Surnommé «Monsieur X» par les enquêteurs, ce quadragénaire fréquentait, avant sa spectaculaire arrestation à l’aéroport de Bangkok en 2017, les fêtes de la haute-société thaïlandaise. Cela a valu à plusieurs célébrités d’être inquiétées pour possible blanchiment d’argent à son profit.

C’est parce qu’il a avoué que Xaysana a échappé à la peine de mort, a précisé le juge en rendant publique la sentence.
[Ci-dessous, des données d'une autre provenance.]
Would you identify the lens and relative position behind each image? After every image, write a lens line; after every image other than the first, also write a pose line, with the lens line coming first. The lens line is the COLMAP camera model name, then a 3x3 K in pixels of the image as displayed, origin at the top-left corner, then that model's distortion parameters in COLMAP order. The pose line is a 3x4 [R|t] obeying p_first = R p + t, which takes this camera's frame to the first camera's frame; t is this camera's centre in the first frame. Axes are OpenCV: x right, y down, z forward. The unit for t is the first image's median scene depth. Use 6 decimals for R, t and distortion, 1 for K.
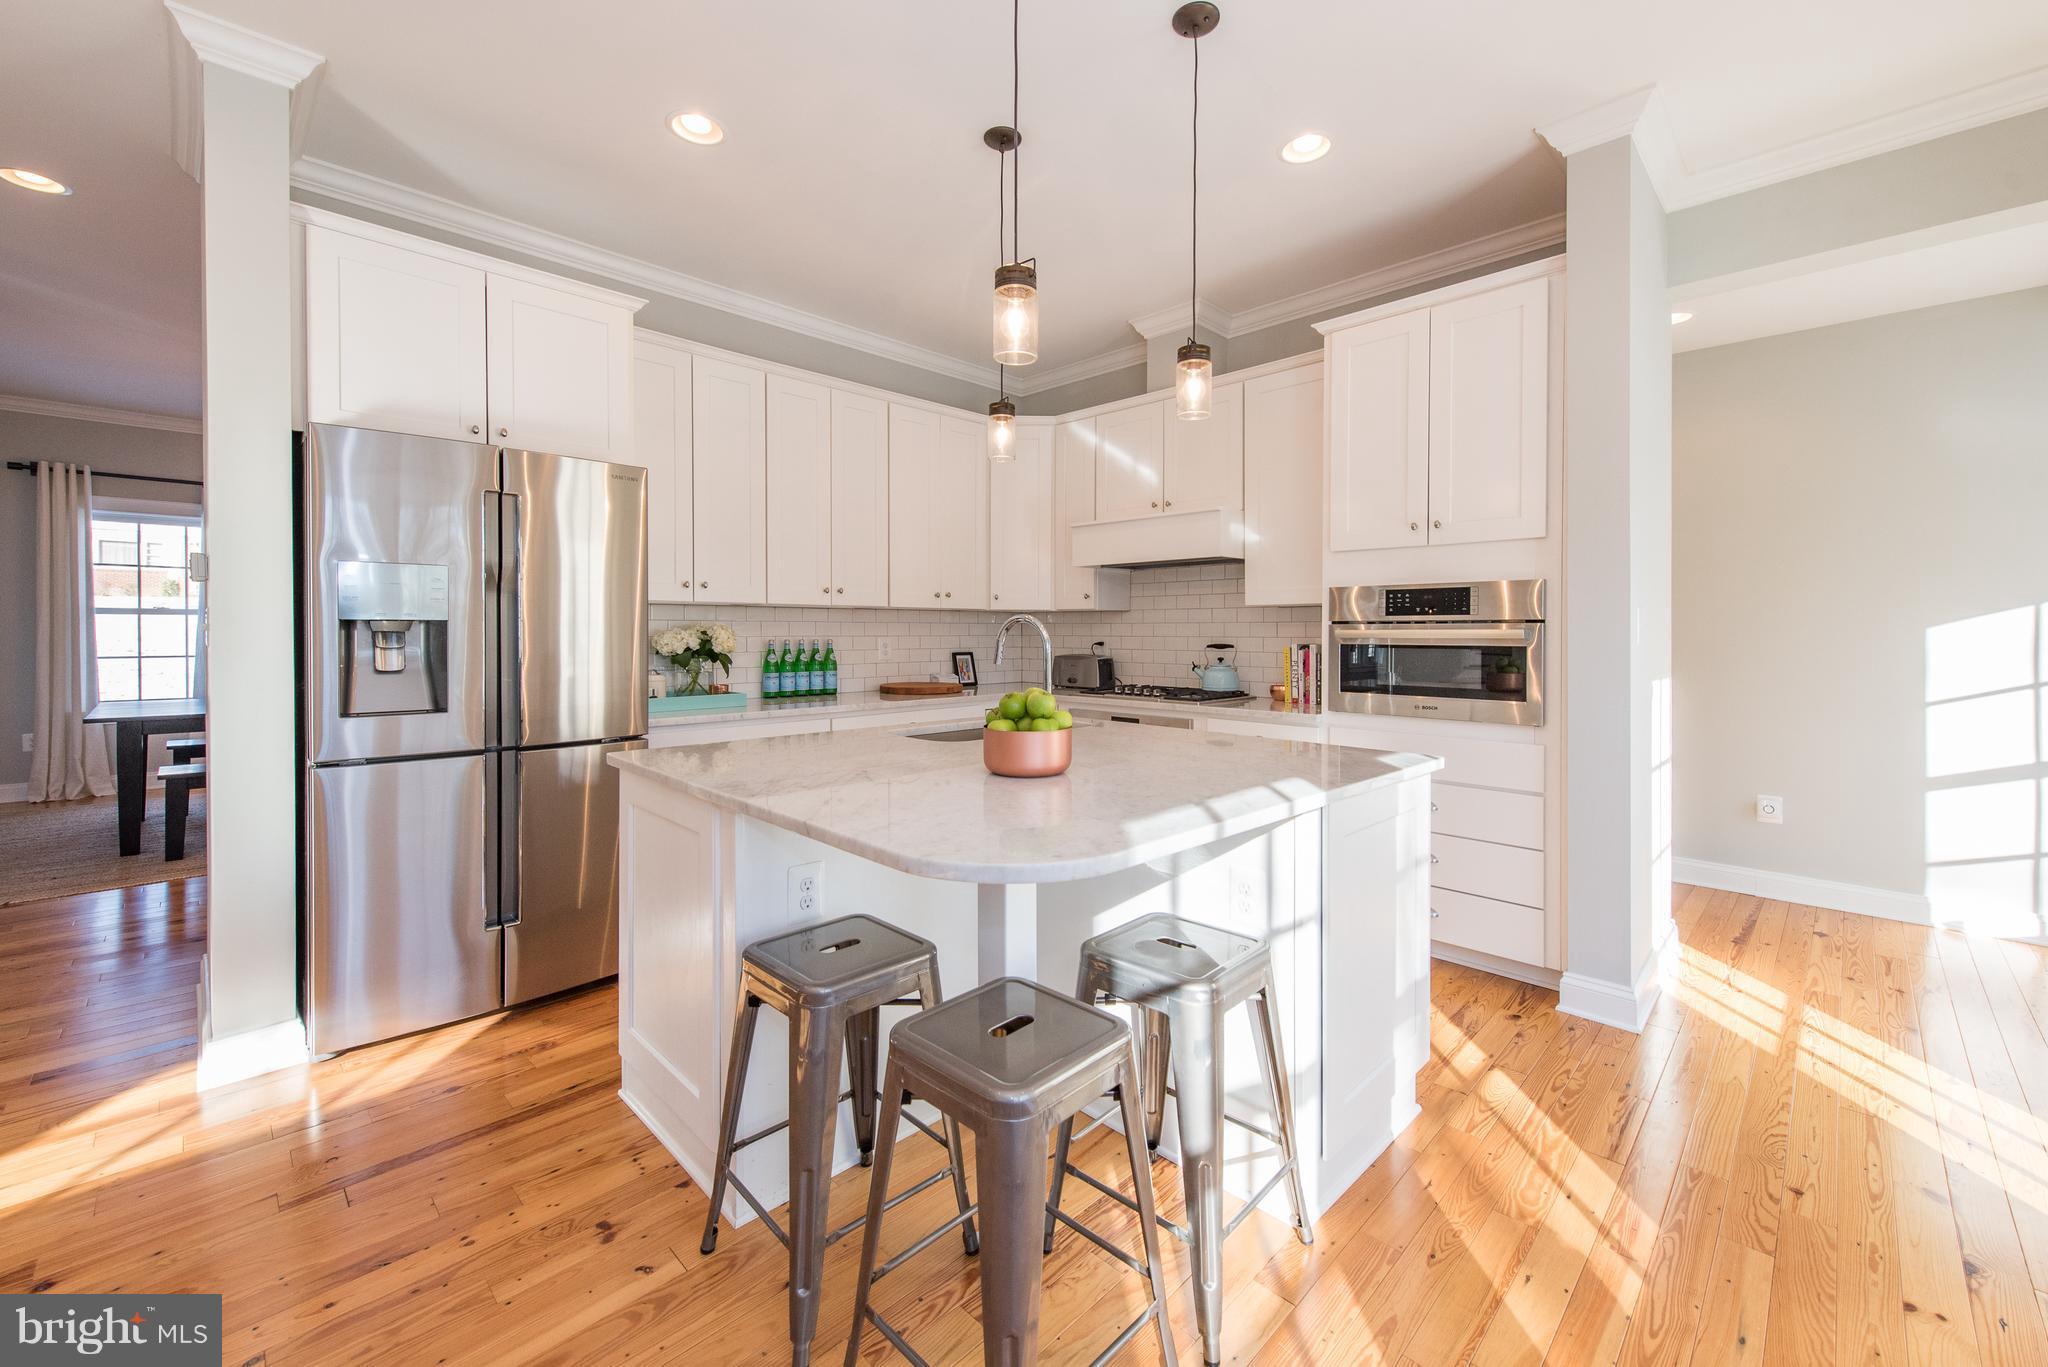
lens RADIAL K [[815.0, 0, 1037.7], [0, 815.0, 630.2], [0, 0, 1]] dist [0.013751, -0.000186]
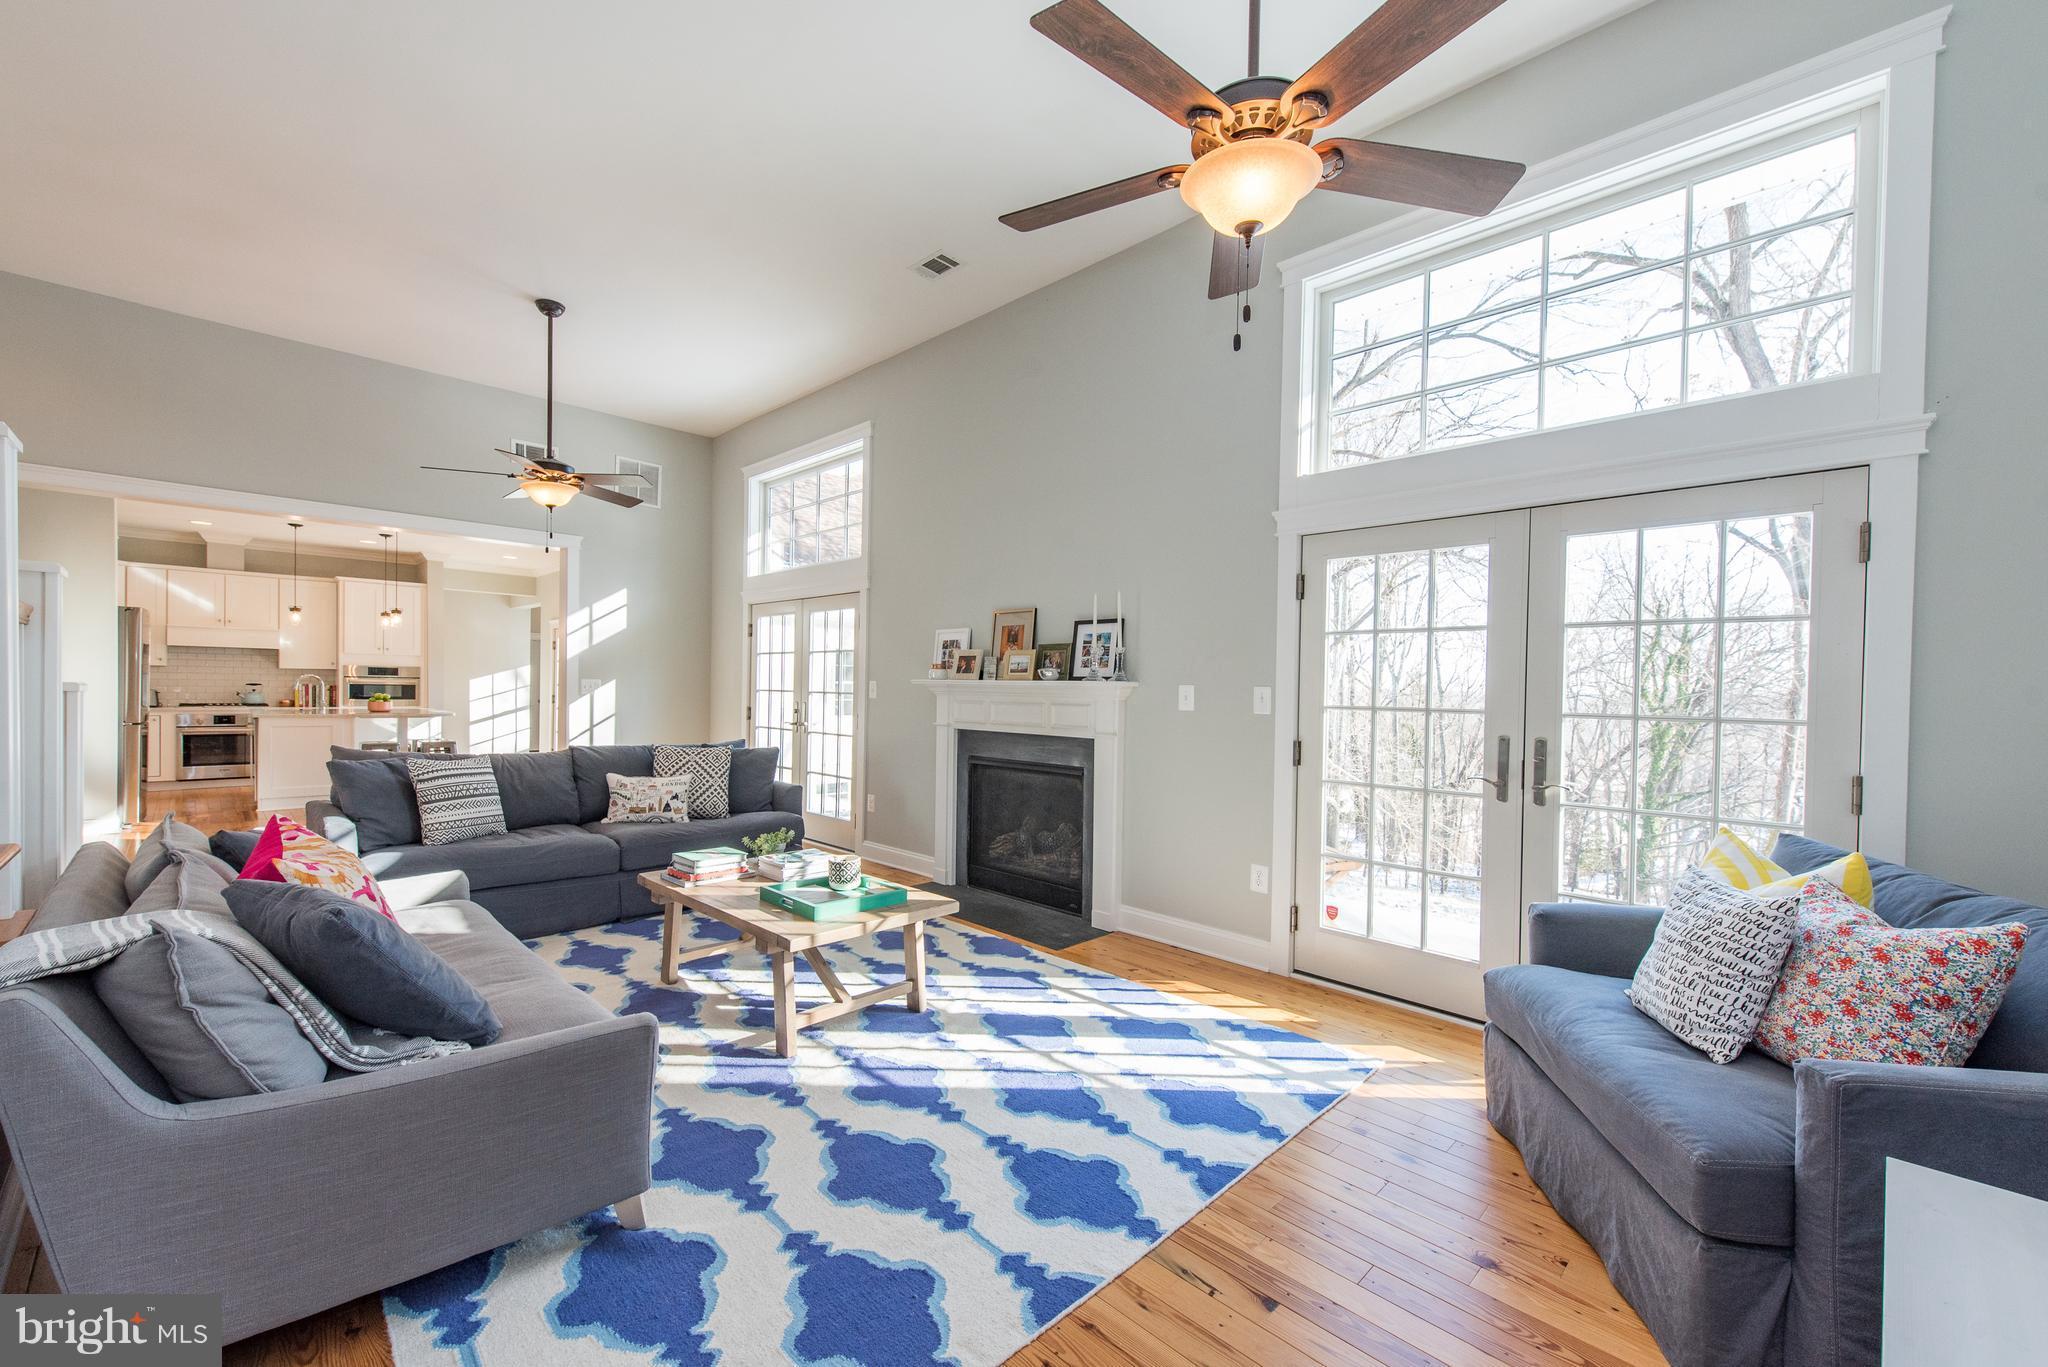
lens RADIAL K [[815.0, 0, 1007.2], [0, 815.0, 698.6], [0, 0, 1]] dist [0.013751, -0.000186]
pose [[0.017162, -0.013495, 0.999762, -2.093995], [-0.020493, 0.999694, 0.013846, -0.016080], [-0.999643, -0.020726, 0.016880, -1.191211]]
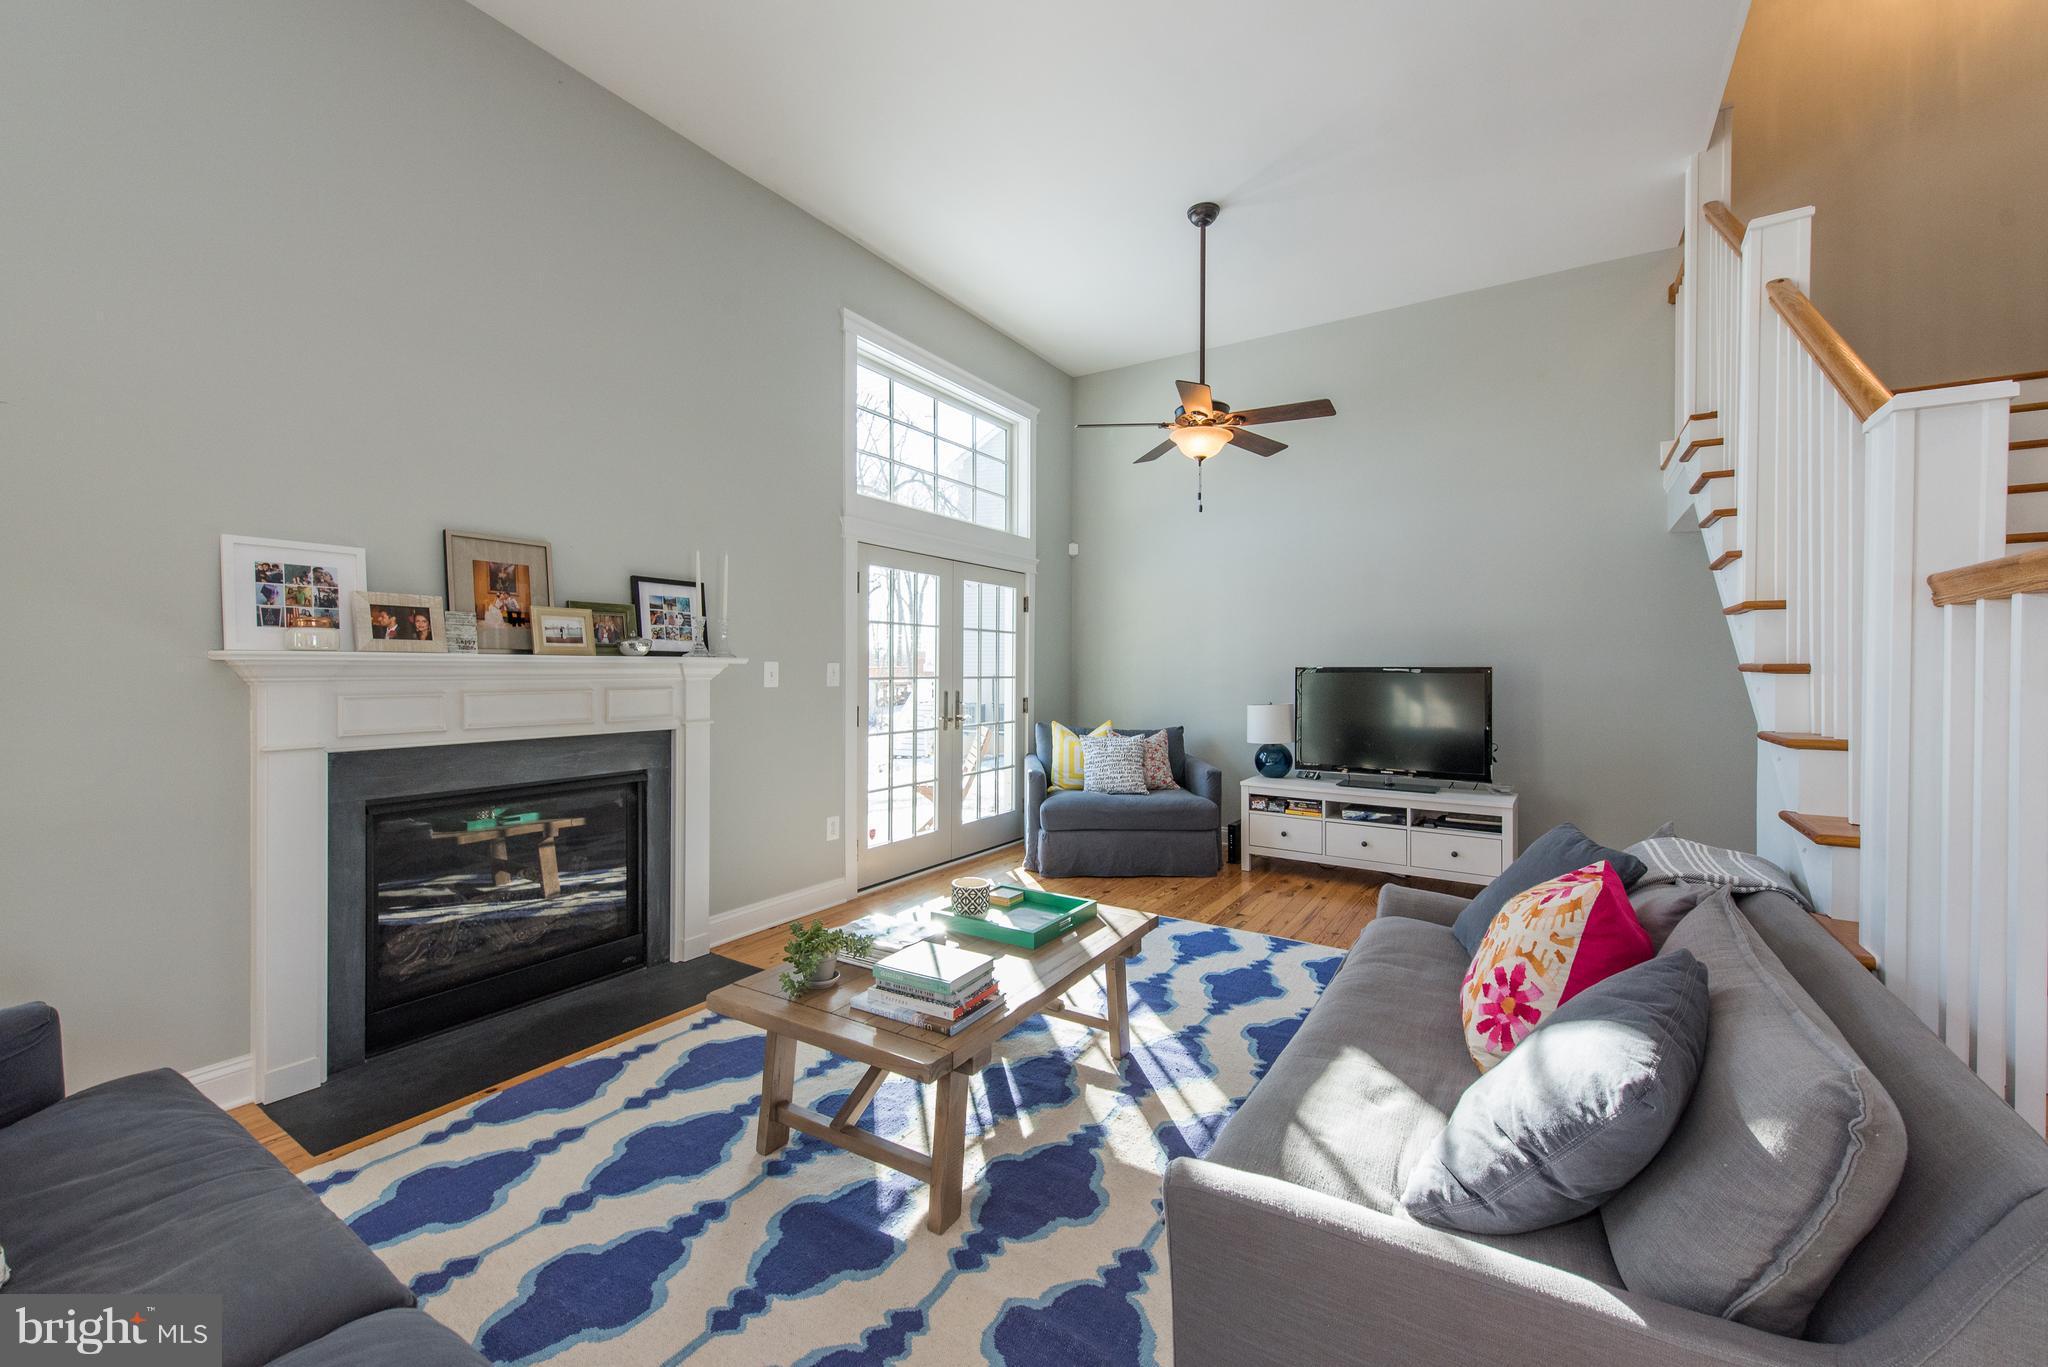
lens RADIAL K [[815.0, 0, 1033.1], [0, 815.0, 668.2], [0, 0, 1]] dist [0.013751, -0.000186]
pose [[-0.976572, -0.007882, -0.215044, -1.223261], [-0.007936, 0.999968, -0.000612, -0.017009], [0.215042, 0.001109, -0.976604, -0.389619]]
Les relevés téléphoniques de l’accusé ont montré qu’il était en lien avec un réseau de passeurs de Nong Khai, région thaïlandaise frontalière du Laos.

Les trafiquants de drogues et autres contrebandiers traversent la frontière entre les deux pays, marquée à cet endroit par le fleuve Mékong, sur de petites barques.
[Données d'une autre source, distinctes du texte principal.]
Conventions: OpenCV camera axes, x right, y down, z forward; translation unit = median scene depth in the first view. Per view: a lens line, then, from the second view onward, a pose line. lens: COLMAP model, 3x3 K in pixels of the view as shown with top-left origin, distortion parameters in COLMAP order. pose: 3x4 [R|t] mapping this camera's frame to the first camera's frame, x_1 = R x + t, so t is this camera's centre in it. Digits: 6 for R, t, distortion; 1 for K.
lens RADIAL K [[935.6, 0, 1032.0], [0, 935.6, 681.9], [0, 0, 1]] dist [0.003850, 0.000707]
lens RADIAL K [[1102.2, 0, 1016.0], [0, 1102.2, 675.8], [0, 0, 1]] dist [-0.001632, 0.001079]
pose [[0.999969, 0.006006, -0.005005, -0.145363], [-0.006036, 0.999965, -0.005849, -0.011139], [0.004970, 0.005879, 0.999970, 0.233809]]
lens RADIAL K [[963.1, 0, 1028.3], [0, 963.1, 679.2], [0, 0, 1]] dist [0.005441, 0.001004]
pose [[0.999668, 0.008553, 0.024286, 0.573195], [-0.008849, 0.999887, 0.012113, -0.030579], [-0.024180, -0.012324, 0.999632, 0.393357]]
Xaysana sera de nouveau jugé par un tribunal thaïlandais en juillet pour la possession de 3,3 millions de pilules de méthamphétamines.

Pays où règne corruption et opacité, le Laos est aussi une bonne base arrière pour les trafiquants, au cœur du fameux «Triangle d’Or»: il est en effet facile d’accéder de là aux laboratoires clandestins de Birmanie voisine où est produite la méthamphétamine, ensuite écoulée sur les marchés voisins, en Thaïlande ou en Malaisie.

La région du Triangle d’or a longtemps été le principal lieu de production de l’opium et de l’héroïne, jusqu’à ce que l’Afghanistan la détrône.

Les trafiquants laotiens ont misé sur le développement constant de l’addiction aux méthamphétamines en Asie du Sud-Est.

Cette puissante drogue de synthèse est en principe consommée sous deux formes: soit en cristaux («ice») soit via des comprimés généralement moins purs. Les saisies de ce type de produits ont quadruplé en cinq ans dans la région Asie-Pacifique, d’après l’ONU.

En janvier, la Thaïlande a mis la main sur une cargaison record de 11 millions de pilules de méthamphétamines sur un bateau qui traversait le Mékong entre le Laos et la Thaïlande.